The Vancouver Sun has this piece today: A public debate has started on downhill etiquette — and if it’s safe for older skiers to continue in the sport — after 64-year-old Peter Ladner was struck by a younger skier and left with a fractured left kneecap and busted tibia at Whistler Peak Chair.
From the Sun:
“Ladner’s accident has ignited a public debate about the safety of older skiers and about the living-on-the-edge extreme sports ethos that is pervasive among skiers and snowboarders.
“People are talking among themselves at Whistler and people are saying they’ve stopped skiing because they don’t want to get hit,” said Ladner, who was also struck by a skier four years ago, suffering a broken rib.
In the United States, the average age of skiers has gone up, and ski resorts are catering to the older crowd. According to statistics from the National Ski Areas Association, the median age for male and female downhill skiers in 2011 was 35 and 32 respectively. In 2001, the median age for male and female downhill skiers was 30 and 28 respectively. But the stats notice something else — that the percentage of downhill skiers aged 25 and over has gone down over the last decade. In 2000, 60% of all downhill skiers were 25 or older. In 2011? 40%.

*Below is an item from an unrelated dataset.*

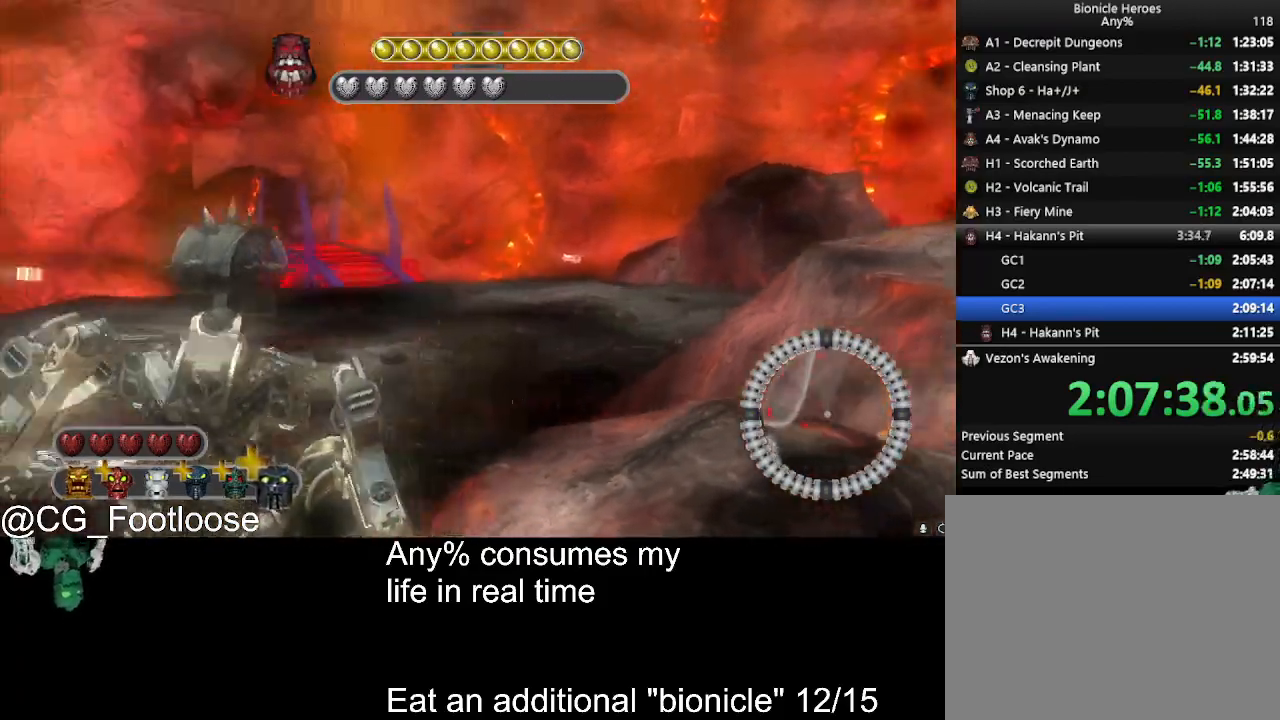
{"keys": ["a", "w"], "mouse": [], "events": [[100, "s", "up"], [150, "mouse_wheel_down", "down"], [233, "mouse_wheel_down", "up"], [383, "w", "down"]]}
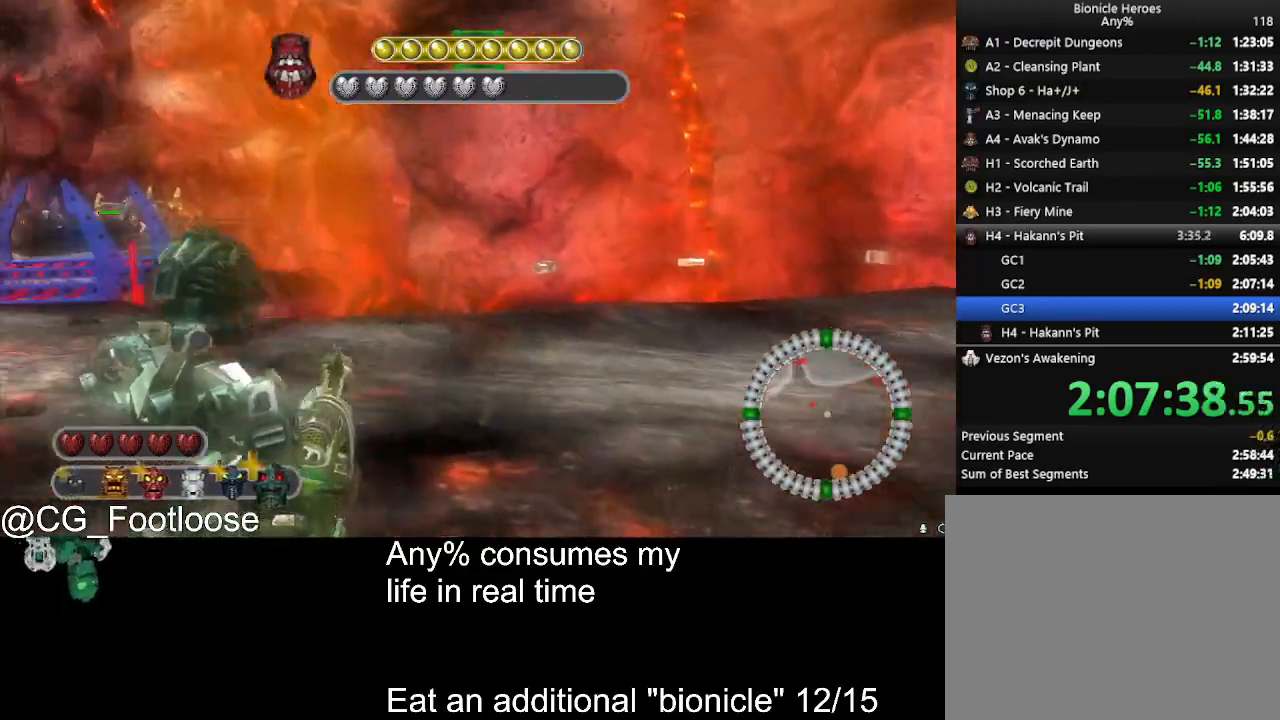
{"keys": ["a"], "mouse": [], "events": [[300, "mouse_left", "down"], [300, "w", "up"], [400, "mouse_left", "up"]]}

At any rate, skiers like Ladner aren’t letting up. And I don’t think he, or anyone else who wants to ski, should be deterred from doing so because of the risky behaviors of the people on the slopes. If we all stopped doing things, especially things we loved to do, because of careless people in the same realm who make it dangerous or annoying to do it, there wouldn’t be much left to do, would there?